> [Passage provided]:
________
It is difficult to determine the exact risk of sustaining a life-threatening injury from a short fall because it is impossible to completely rule out intentional injury in some reports. Since life-threatening injuries are probably very rare, the clinician has to maintain a high index of suspicion for intentional trauma in any serious injury resulting from a seemingly benign fall.

The clinician has to also consider the possibility of non-accidental trauma in any child with any type of fracture--especially in infants younger than 1 year. Banaszkiewicz and associates19 found that abuse was underestimated in 28.4% of patients younger than 1 year who were brought to the clinician with a fracture. In addition, occult fractures are also most likely to be discovered on a skeletal survey in children of this age.21 Although leg bone fractures can occur accidentally if a child runs and falls with a twisting motion while the foot remains stationary on the floor, such fractures suggest abuse in the non-ambulatory patient.

As with skull fractures, rib fractures are of extreme concern. The distal or mid clavicle can be easily injured in an accidental fall, but a fracture of the most medial aspect of the clavicle is particularly worrisome.22 The long bones are commonly injured in an accident, but in a child older than 1 year, the long bones (femur, humerus, tibia, and forearm bones) are also the most common location of non-accidental injury.22

EVALUATION

The caregiver's description of the event that caused the child's fracture is the most crucial part of the evaluation. Each case has to be evaluated on its own merit to determine whether the caregiver's history is consistent with the injury that resulted. Plunkett12 describes every fall as a complex event with its own biomechanical properties that needs to be analyzed. Certain historic points are red flags that a child might have been physically abused (Table 2).
________
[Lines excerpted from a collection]
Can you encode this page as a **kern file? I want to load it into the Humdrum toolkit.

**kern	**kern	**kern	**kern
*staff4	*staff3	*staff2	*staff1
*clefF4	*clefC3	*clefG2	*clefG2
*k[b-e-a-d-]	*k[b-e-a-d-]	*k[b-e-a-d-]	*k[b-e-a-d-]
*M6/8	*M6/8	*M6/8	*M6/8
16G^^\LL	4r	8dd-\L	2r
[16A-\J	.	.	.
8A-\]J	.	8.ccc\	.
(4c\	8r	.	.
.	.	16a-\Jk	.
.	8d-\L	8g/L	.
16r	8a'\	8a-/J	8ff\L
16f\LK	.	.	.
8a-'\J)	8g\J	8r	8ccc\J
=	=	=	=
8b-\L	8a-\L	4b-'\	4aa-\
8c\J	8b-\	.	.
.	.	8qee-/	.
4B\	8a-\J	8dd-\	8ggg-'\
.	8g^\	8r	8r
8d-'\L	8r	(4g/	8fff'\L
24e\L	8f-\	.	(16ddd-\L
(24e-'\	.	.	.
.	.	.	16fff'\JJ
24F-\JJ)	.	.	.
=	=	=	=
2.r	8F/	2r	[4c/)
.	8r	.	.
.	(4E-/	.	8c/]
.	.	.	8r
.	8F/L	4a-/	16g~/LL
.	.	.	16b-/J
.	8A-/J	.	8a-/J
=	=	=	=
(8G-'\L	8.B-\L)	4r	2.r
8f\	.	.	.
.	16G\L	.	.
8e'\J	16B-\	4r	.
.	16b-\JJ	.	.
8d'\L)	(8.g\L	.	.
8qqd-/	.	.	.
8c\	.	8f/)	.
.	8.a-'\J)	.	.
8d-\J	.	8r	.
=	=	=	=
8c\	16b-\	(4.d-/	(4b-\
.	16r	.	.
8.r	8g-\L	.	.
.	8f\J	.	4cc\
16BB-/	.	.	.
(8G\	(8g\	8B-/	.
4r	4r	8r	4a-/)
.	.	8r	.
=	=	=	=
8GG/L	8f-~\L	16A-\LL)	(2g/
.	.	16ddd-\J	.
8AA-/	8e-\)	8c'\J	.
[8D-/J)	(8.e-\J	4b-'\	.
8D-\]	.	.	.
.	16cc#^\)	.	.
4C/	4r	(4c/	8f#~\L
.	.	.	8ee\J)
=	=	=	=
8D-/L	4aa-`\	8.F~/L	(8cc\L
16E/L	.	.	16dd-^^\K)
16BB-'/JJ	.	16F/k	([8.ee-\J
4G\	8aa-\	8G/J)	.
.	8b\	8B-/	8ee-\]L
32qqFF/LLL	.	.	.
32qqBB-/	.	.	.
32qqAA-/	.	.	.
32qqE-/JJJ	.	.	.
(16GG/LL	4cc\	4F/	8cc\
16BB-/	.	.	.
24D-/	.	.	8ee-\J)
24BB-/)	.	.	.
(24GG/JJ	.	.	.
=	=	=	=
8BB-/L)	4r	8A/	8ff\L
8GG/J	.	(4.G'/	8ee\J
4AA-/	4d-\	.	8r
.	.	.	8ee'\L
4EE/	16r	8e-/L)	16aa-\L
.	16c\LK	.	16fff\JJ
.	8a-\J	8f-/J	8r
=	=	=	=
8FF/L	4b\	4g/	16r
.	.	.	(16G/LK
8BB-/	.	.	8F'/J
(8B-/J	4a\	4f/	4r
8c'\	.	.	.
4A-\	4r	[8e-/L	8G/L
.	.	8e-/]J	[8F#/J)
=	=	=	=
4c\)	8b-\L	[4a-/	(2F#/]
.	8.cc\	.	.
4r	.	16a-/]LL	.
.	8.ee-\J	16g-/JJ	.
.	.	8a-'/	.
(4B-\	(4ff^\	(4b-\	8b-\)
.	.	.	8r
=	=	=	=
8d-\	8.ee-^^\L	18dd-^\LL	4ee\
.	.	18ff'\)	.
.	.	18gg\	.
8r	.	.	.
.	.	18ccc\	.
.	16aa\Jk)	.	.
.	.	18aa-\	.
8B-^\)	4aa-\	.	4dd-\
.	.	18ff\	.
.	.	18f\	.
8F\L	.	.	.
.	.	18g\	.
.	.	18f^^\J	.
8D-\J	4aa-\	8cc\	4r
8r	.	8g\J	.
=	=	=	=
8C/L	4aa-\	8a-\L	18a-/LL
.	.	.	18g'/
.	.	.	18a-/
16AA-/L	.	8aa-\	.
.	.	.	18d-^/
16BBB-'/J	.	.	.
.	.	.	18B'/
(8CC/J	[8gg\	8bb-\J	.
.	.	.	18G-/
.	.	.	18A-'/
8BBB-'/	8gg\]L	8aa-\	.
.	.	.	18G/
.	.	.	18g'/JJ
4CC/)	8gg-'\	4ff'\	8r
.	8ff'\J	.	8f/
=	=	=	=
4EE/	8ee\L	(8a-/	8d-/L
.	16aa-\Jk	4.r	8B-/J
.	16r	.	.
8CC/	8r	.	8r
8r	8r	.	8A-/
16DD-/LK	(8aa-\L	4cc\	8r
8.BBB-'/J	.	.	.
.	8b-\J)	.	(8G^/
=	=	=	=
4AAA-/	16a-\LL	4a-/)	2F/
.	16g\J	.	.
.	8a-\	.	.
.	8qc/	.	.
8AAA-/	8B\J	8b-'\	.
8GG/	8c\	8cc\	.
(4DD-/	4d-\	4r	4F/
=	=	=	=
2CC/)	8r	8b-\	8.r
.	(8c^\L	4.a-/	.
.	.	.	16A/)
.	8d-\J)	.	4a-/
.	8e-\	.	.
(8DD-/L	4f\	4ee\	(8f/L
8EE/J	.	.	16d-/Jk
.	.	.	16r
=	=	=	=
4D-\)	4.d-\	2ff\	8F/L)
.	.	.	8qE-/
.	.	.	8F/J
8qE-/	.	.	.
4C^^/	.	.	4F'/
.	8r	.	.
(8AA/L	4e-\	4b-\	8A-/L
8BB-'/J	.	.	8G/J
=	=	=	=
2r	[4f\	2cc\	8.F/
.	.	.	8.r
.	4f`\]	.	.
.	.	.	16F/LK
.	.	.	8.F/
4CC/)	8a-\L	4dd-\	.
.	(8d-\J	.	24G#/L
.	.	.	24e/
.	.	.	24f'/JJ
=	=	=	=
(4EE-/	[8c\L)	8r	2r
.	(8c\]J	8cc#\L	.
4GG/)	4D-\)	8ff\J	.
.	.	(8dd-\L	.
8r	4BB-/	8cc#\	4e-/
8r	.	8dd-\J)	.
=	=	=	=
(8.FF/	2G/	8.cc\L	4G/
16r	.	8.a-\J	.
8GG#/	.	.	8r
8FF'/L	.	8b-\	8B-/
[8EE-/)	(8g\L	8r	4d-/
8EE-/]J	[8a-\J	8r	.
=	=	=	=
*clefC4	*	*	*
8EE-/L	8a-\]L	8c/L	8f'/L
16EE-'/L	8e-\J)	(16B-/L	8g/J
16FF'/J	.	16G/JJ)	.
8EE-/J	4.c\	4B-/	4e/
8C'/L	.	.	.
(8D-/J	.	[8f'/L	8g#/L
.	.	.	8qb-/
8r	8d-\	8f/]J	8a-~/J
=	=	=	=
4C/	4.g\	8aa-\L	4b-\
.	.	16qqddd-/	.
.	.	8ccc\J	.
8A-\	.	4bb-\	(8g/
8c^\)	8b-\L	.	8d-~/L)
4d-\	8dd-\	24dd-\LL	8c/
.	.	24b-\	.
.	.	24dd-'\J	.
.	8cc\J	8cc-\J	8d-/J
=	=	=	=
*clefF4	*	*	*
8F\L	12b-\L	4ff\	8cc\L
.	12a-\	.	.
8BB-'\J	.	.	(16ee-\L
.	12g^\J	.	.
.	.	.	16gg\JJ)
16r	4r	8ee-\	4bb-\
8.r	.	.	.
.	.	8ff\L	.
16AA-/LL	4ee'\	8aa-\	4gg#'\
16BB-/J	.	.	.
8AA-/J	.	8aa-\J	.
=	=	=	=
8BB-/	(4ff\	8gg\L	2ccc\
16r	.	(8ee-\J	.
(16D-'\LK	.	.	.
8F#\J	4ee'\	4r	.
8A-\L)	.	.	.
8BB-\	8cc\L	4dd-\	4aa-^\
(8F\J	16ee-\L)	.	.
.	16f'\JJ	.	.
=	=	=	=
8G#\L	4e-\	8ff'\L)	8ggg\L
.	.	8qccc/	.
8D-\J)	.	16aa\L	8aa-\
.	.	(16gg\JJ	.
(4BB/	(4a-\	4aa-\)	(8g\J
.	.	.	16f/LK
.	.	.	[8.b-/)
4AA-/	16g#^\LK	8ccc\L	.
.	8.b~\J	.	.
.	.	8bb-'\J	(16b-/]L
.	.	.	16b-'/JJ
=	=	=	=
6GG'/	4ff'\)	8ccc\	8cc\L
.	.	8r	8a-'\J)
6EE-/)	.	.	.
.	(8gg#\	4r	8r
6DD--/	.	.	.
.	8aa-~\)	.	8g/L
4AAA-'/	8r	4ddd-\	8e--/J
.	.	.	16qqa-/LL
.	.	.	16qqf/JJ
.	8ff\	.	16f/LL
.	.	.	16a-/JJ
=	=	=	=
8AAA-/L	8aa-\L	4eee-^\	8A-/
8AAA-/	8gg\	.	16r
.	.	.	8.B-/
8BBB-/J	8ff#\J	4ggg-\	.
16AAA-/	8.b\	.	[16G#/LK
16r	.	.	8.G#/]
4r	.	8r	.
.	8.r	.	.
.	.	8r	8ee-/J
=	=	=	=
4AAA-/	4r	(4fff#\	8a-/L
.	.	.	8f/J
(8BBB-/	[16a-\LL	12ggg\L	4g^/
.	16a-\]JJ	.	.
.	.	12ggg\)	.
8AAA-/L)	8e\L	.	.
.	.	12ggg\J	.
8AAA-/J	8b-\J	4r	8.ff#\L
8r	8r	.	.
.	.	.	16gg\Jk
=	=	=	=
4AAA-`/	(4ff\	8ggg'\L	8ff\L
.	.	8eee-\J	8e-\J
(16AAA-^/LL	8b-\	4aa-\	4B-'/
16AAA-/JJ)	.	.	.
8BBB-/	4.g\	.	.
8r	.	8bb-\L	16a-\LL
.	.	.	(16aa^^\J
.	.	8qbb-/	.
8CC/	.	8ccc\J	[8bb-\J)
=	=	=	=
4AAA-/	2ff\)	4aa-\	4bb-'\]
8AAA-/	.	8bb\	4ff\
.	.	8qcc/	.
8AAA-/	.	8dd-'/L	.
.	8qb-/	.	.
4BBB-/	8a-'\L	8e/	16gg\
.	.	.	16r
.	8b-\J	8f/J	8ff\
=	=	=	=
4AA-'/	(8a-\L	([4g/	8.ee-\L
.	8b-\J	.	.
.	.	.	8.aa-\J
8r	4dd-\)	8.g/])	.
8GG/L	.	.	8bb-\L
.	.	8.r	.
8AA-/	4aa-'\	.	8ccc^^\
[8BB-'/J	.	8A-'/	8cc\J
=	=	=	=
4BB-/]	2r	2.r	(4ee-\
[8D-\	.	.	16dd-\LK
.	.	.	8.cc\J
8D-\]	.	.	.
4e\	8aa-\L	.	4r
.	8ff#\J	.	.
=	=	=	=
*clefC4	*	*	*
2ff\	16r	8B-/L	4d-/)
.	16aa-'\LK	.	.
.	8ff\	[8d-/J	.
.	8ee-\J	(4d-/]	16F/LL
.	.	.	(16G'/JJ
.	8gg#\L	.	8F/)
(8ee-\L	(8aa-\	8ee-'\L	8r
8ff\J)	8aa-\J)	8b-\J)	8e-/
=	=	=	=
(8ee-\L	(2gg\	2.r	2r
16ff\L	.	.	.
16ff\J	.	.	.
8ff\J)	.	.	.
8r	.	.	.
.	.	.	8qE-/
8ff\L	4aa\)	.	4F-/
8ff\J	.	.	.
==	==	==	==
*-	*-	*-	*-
________
> [Work instructions]: In the passage on children's fractures, in what percentage of patients younger than 1 year who came in with a fracture was abuse underestimated?

> [Exercise output]: 28.4%